Now, the aftermath of that policy is rearing its ugly head in mammoth fires, the scope and severity of which are only increasing. This pattern is expected to worsen in Montana with the impact of climate change and related rising high pressures, which can deflect precipitation, as it did in northwestern areas of the state during the 2017 fire season. “We have the tiger by the tail,” remarks veteran smokejumper and firefighting icon Paul Chamberlin. Though the policy to suppress and extinguish has birthed the current conundrum, Chamberlin has resigned himself to the current reality: “If we don’t suppress, they only get bigger.”
So, the issue seems to be one of intelligent stewardship: Can we manage the forest in such a way that the fires, though unavoidable and an arguably necessary part of the forest ecology, are less devastating, both to the forest and surrounding communities? This question, too, is unfortunately not so easily answered. Logger and forester Gary Peck would argue that logging can reduce fire danger by effectively managing the fuel source, while concurrently making money and use of an important and necessary resource: timber. Environmental activist and green party senate candidate Steve Kelly disagrees. “Logging does not mimic nature,” Kelly argues. “Managing vast areas converts them into something else – tree farms – that then must be managed in perpetuity and that costs money, a number nationally approaching the billions.” Dave Atkins, former forester and creator of an online magazine and resource “dedicated to forest journalism for a sustainable future,” advocates a road somewhere in the middle. The policy of putting everything out has destroyed the landscape’s natural mosaic pattern, the organically evolving patchwork of areas that results from natural burn processes, where one swath that may have burned the year prior, for instance, abuts an area of old growth. This mosaic creates naturally burn-free zones that effectively prevent the spread of fires through lack of fuel. “By applying fire science through prescribed burns, harvests, underburning, fuel treatments and active restoration,” Atkins advises, “we can put those mosaics back in there, making the forest more resilient.”
“We’re paying for the sins of our fathers,” agrees Chamberlin, “and we have a long way to go before we understand how to integrate all of these things we’re fighting about.” It is, ultimately, a question of whether the human community ever truly understands the natural world – the intricate homeostasis of the forests, the deserts, the oceans or the polar ice caps – at a level that allows for insight and informed intervention.

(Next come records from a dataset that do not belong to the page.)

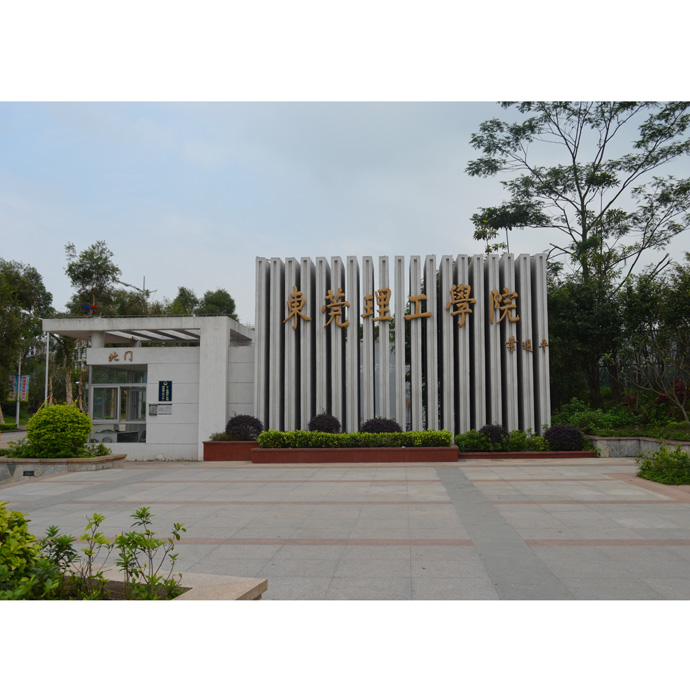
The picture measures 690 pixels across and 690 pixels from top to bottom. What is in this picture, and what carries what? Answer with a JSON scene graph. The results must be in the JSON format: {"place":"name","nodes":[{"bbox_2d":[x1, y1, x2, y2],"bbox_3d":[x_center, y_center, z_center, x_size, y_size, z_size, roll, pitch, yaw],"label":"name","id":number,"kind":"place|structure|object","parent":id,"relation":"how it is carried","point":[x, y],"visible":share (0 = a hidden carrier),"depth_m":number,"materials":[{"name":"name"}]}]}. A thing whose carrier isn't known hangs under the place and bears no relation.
{"place":"outdoors","nodes":[
{"label":"outdoors","id":0,"kind":"place"},
{"bbox_2d":[0,429,28,447],"label":"road","id":1,"kind":"structure","parent":0,"point":[13,435],"materials":[{"name":"grey concrete"}]},
{"bbox_2d":[40,314,254,459],"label":"building","id":2,"kind":"structure","parent":0,"point":[165,418],"depth_m":21.03,"materials":[{"name":"white"}]},
{"bbox_2d":[83,303,97,313],"bbox_3d":[-7.812,-1.051,22.834,0.562,0.399,0.266,0,-5,3],"label":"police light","id":3,"kind":"object","parent":2,"relation":"on","point":[94,306],"visible":0.79,"depth_m":22.79,"materials":[{"name":"red"}]},
{"bbox_2d":[89,364,148,442],"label":"window","id":4,"kind":"structure","parent":2,"relation":"in","point":[117,411],"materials":[{"name":"glass"}]},
{"bbox_2d":[108,349,132,362],"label":"wall lettering","id":5,"kind":"object","parent":2,"relation":"attached to","point":[114,356],"visible":0.96,"depth_m":21.11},
{"bbox_2d":[149,404,157,415],"bbox_3d":[-5.011,1.701,19.420,0.273,0.320,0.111,0,-5,3],"label":"intercom panel","id":6,"kind":"object","parent":2,"relation":"attached to","point":[153,411],"visible":0.98,"depth_m":19.38,"materials":[{"name":"grey"}]},
{"bbox_2d":[157,404,171,414],"bbox_3d":[-4.785,1.733,19.666,0.540,0.275,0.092,0,-5,3],"label":"wall plaque","id":7,"kind":"object","parent":2,"relation":"attached to","point":[165,408],"visible":0.99,"depth_m":19.65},
{"bbox_2d":[158,380,172,401],"bbox_3d":[-4.772,1.241,19.781,0.466,0.615,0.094,0,-5,3],"label":"blue sign","id":8,"kind":"object","parent":2,"relation":"attached to","point":[165,388],"visible":0.98,"depth_m":19.76,"materials":[{"name":"blue"}]},
{"bbox_2d":[0,103,689,320],"label":"sky","id":9,"kind":"structure","parent":0,"point":[350,248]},
{"bbox_2d":[1,457,689,599],"label":"paved plaza","id":10,"kind":"structure","parent":0,"point":[266,547],"materials":[{"name":"grey"}]},
{"bbox_2d":[0,452,126,482],"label":"stone planter","id":11,"kind":"object","parent":10,"relation":"on","point":[20,461],"visible":0.56,"depth_m":15.21,"materials":[{"name":"grey stone"}]},
{"bbox_2d":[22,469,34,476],"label":"wall light","id":12,"kind":"object","parent":11,"relation":"attached to","point":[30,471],"visible":0.95,"depth_m":14.77,"materials":[{"name":"black"}]},
{"bbox_2d":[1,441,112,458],"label":"shrub","id":13,"kind":"object","parent":11,"relation":"in","point":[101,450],"visible":0.51,"depth_m":16.25,"materials":[{"name":"green plant"}]},
{"bbox_2d":[24,402,92,458],"bbox_3d":[-6.281,1.893,16.316,1.462,1.201,1.400,0,-5,3],"label":"round shrub","id":14,"kind":"object","parent":11,"relation":"in","point":[84,420],"visible":0.98,"depth_m":15.89,"materials":[{"name":"green plant"}]},
{"bbox_2d":[202,440,256,460],"bbox_3d":[-2.698,2.819,19.888,2.224,0.465,1.572,0,-5,3],"label":"planter","id":15,"kind":"object","parent":10,"relation":"on","point":[225,446],"visible":0.62,"depth_m":19.28,"materials":[{"name":"red stone"}]},
{"bbox_2d":[209,431,234,440],"bbox_3d":[-3.168,2.409,19.420,0.922,0.408,0.856,0,-5,3],"label":"shrub","id":16,"kind":"object","parent":15,"relation":"in","point":[214,438],"visible":0.54,"depth_m":19.28,"materials":[{"name":"green plant"}]},
{"bbox_2d":[224,413,263,440],"bbox_3d":[-2.671,2.222,19.699,1.166,0.823,1.142,-5,-6,44],"label":"round shrub","id":17,"kind":"object","parent":15,"relation":"in","point":[239,423],"visible":0.85,"depth_m":19.32,"materials":[{"name":"purple plant"}]},
{"bbox_2d":[255,445,457,463],"bbox_3d":[0.340,2.767,18.773,5.666,0.385,1.559,0,-5,3],"label":"planter","id":18,"kind":"object","parent":10,"relation":"on","point":[383,450],"visible":0.86,"depth_m":17.97,"materials":[{"name":"red stone"}]},
{"bbox_2d":[307,412,341,433],"bbox_3d":[-0.557,2.179,19.555,0.991,0.835,0.986,4,-6,-43],"label":"round shrub","id":19,"kind":"object","parent":18,"relation":"in","point":[316,420],"visible":0.8,"depth_m":19.28,"materials":[{"name":"plant"}]},
{"bbox_2d":[256,429,452,447],"bbox_3d":[0.292,2.329,18.379,5.033,0.507,0.746,0,-5,3],"label":"hedge","id":20,"kind":"object","parent":18,"relation":"in","point":[262,438],"visible":0.85,"depth_m":18.13,"materials":[{"name":"green plant"}]},
{"bbox_2d":[359,417,401,434],"bbox_3d":[0.917,2.244,19.235,1.171,0.776,1.157,4,-6,-42],"label":"round shrub","id":21,"kind":"object","parent":18,"relation":"in","point":[367,430],"visible":0.7,"depth_m":18.92,"materials":[{"name":"plant"}]},
{"bbox_2d":[459,449,596,459],"bbox_3d":[4.508,2.828,19.007,4.469,0.234,1.303,0,-5,3],"label":"planter","id":22,"kind":"object","parent":10,"relation":"on","point":[567,453],"visible":0.58,"depth_m":18.44,"materials":[{"name":"brown stone"}]},
{"bbox_2d":[455,430,491,452],"bbox_3d":[3.308,2.478,19.042,1.037,0.608,0.922,0,-5,3],"label":"shrub","id":23,"kind":"object","parent":22,"relation":"in","point":[464,438],"visible":0.81,"depth_m":18.83,"materials":[{"name":"green plant"}]},
{"bbox_2d":[478,424,508,449],"bbox_3d":[3.843,2.377,19.168,0.885,0.717,0.860,4,-6,-42],"label":"purple shrub","id":24,"kind":"object","parent":22,"relation":"in","point":[490,431],"visible":0.74,"depth_m":18.89,"materials":[{"name":"purple plant"}]},
{"bbox_2d":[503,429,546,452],"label":"shrub","id":25,"kind":"object","parent":22,"relation":"in","point":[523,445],"visible":0.72,"depth_m":18.88,"materials":[{"name":"green plant"}]},
{"bbox_2d":[544,423,585,451],"bbox_3d":[5.601,2.373,19.047,1.087,0.749,1.096,-5,-6,44],"label":"purple shrub","id":26,"kind":"object","parent":22,"relation":"in","point":[551,435],"visible":0.87,"depth_m":18.68,"materials":[{"name":"purple plant"}]},
{"bbox_2d":[256,253,549,440],"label":"wall","id":27,"kind":"structure","parent":0,"point":[429,395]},
{"bbox_2d":[283,287,311,329],"bbox_3d":[-1.316,-0.993,20.532,1.011,1.204,0.359,0,-5,3],"label":"gold character","id":28,"kind":"object","parent":27,"relation":"attached to","point":[296,309],"visible":0.95,"depth_m":20.49,"materials":[{"name":"gold metal"}]},
{"bbox_2d":[321,289,349,328],"bbox_3d":[-0.275,-0.988,20.417,0.975,1.061,0.445,0,-5,3],"label":"gold character","id":29,"kind":"object","parent":27,"relation":"attached to","point":[345,303],"visible":0.97,"depth_m":20.36,"materials":[{"name":"gold metal"}]},
{"bbox_2d":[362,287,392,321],"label":"gold character","id":30,"kind":"object","parent":27,"relation":"attached to","point":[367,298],"visible":0.97,"depth_m":20.32,"materials":[{"name":"gold metal"}]},
{"bbox_2d":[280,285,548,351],"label":"gold lettering","id":31,"kind":"object","parent":27,"relation":"attached to","point":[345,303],"visible":0.97,"depth_m":20.25,"materials":[{"name":"gold metal"}]},
{"bbox_2d":[406,292,430,319],"bbox_3d":[1.976,-1.026,20.028,0.833,0.740,0.364,0,-5,3],"label":"gold character","id":32,"kind":"object","parent":27,"relation":"attached to","point":[411,298],"visible":0.98,"depth_m":19.97,"materials":[{"name":"gold metal"}]},
{"bbox_2d":[446,283,474,326],"bbox_3d":[3.206,-1.118,20.484,1.052,1.137,0.443,0,-5,3],"label":"gold character","id":33,"kind":"object","parent":27,"relation":"attached to","point":[469,289],"visible":0.97,"depth_m":20.42,"materials":[{"name":"gold metal"}]},
{"bbox_2d":[489,288,518,324],"bbox_3d":[4.334,-1.052,20.310,1.086,1.028,0.352,0,-5,3],"label":"gold character","id":34,"kind":"object","parent":27,"relation":"attached to","point":[508,306],"visible":0.97,"depth_m":20.28,"materials":[{"name":"gold metal"}]},
{"bbox_2d":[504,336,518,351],"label":"gold character","id":35,"kind":"object","parent":27,"relation":"attached to","point":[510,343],"visible":0.96,"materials":[{"name":"gold metal"}]},
{"bbox_2d":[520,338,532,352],"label":"gold character","id":36,"kind":"object","parent":27,"relation":"attached to","point":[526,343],"visible":0.97,"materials":[{"name":"gold metal"}]},
{"bbox_2d":[504,336,549,352],"bbox_3d":[5.028,0.018,20.705,1.734,0.446,0.180,0,-5,3],"label":"gold lettering","id":37,"kind":"object","parent":27,"relation":"attached to","point":[510,343],"visible":0.98,"depth_m":20.69,"materials":[{"name":"gold metal"}]},
{"bbox_2d":[585,434,689,457],"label":"wall","id":38,"kind":"structure","parent":0,"point":[679,443],"depth_m":18.69,"materials":[{"name":"grey stone"}]},
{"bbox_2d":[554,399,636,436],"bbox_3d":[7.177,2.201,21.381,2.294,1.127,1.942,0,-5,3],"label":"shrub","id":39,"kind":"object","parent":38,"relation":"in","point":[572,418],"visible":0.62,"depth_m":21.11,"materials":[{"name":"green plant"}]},
{"label":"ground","id":40,"kind":"structure","parent":0},
{"bbox_2d":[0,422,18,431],"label":"hedge","id":41,"kind":"object","parent":40,"relation":"on","point":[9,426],"visible":0.78,"depth_m":38.18,"materials":[{"name":"green plant"}]},
{"bbox_2d":[15,356,21,425],"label":"pole","id":42,"kind":"object","parent":40,"relation":"on","point":[17,420],"visible":0.49,"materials":[{"name":"metal"}]},
{"bbox_2d":[8,374,28,400],"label":"banner","id":43,"kind":"object","parent":42,"relation":"attached to","point":[23,383],"visible":0.76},
{"bbox_2d":[0,258,54,421],"label":"tree","id":44,"kind":"object","parent":40,"relation":"on","point":[36,323],"visible":0.89,"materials":[{"name":"green plant"}]},
{"bbox_2d":[44,330,49,404],"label":"pole","id":45,"kind":"object","parent":40,"relation":"on","point":[46,370],"visible":0.56,"depth_m":34.41,"materials":[{"name":"metal"}]},
{"bbox_2d":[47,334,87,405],"label":"tree","id":46,"kind":"object","parent":40,"relation":"on","point":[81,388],"visible":0.48,"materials":[{"name":"plant"}]},
{"bbox_2d":[64,240,121,318],"label":"tree","id":47,"kind":"object","parent":40,"relation":"on","point":[97,259],"visible":0.68,"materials":[{"name":"green plant"}]},
{"bbox_2d":[120,275,153,309],"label":"street lamp","id":48,"kind":"object","parent":40,"relation":"on","point":[143,286],"visible":0.29,"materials":[{"name":"metal"}]},
{"bbox_2d":[55,568,266,601],"bbox_3d":[-1.714,1.687,4.352,2.486,0.360,1.691,0,-5,3],"label":"stone planter","id":49,"kind":"object","parent":40,"relation":"on","point":[235,585],"visible":0.2,"depth_m":4.80,"materials":[{"name":"stone"}]},
{"bbox_2d":[0,503,51,598],"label":"shrub","id":50,"kind":"object","parent":49,"relation":"in","point":[22,562],"visible":0.93,"depth_m":4.38,"materials":[{"name":"green plant"}]},
{"bbox_2d":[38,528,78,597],"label":"shrub","id":51,"kind":"object","parent":49,"relation":"in","point":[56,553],"visible":0.7,"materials":[{"name":"green plant"}]},
{"bbox_2d":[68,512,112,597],"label":"plant","id":52,"kind":"object","parent":49,"relation":"in","point":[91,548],"visible":0.93,"depth_m":4.80,"materials":[{"name":"green plant"}]},
{"bbox_2d":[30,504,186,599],"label":"shrub","id":53,"kind":"object","parent":49,"relation":"in","point":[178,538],"visible":0.89,"depth_m":4.38,"materials":[{"name":"green plant"}]},
{"bbox_2d":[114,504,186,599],"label":"plant","id":54,"kind":"object","parent":49,"relation":"in","point":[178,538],"visible":0.97,"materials":[{"name":"green plant"}]},
{"bbox_2d":[167,286,200,316],"label":"tree","id":55,"kind":"object","parent":40,"relation":"on","point":[183,291],"visible":0.37,"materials":[{"name":"green plant"}]},
{"bbox_2d":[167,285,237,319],"label":"tree","id":56,"kind":"object","parent":40,"relation":"on","point":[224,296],"visible":0.37,"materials":[{"name":"green plant"}]},
{"bbox_2d":[469,102,689,410],"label":"tree","id":57,"kind":"object","parent":40,"relation":"on","point":[574,161],"visible":0.95,"depth_m":27.64,"materials":[{"name":"plant"}]},
{"bbox_2d":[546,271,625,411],"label":"tree","id":58,"kind":"object","parent":40,"relation":"on","point":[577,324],"visible":0.68,"depth_m":24.87,"materials":[{"name":"green plant"}]},
{"bbox_2d":[617,258,689,422],"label":"tree","id":59,"kind":"object","parent":40,"relation":"on","point":[641,313],"visible":0.94,"depth_m":22.72,"materials":[{"name":"plant"}]},
{"bbox_2d":[636,446,689,485],"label":"shrub","id":60,"kind":"object","parent":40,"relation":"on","point":[671,455],"visible":0.95,"depth_m":13.72,"materials":[{"name":"green plant"}]},
{"bbox_2d":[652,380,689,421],"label":"red shrub","id":61,"kind":"object","parent":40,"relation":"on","point":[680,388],"visible":0.58,"depth_m":22.00,"materials":[{"name":"red plant"}]}
]}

Locally, our recent environmental history is littered with instances of “fixing” gone awry, from the bison management in Yellowstone failed wolf reintroductions. Whether it’s the “intractable position of humans believing we need to manage nature continuously” as Steve Kelly argues or a necessary product of figuring out “how to live on this blue dot sustainably” as Dave Atkins counters, we are interventionist as a species and perhaps for good reason. The best approach to respecting and protecting the world’s resources – human and non – may be a difficult and contentious one to determine, but our livelihood, and that of the planet, just may depend on it.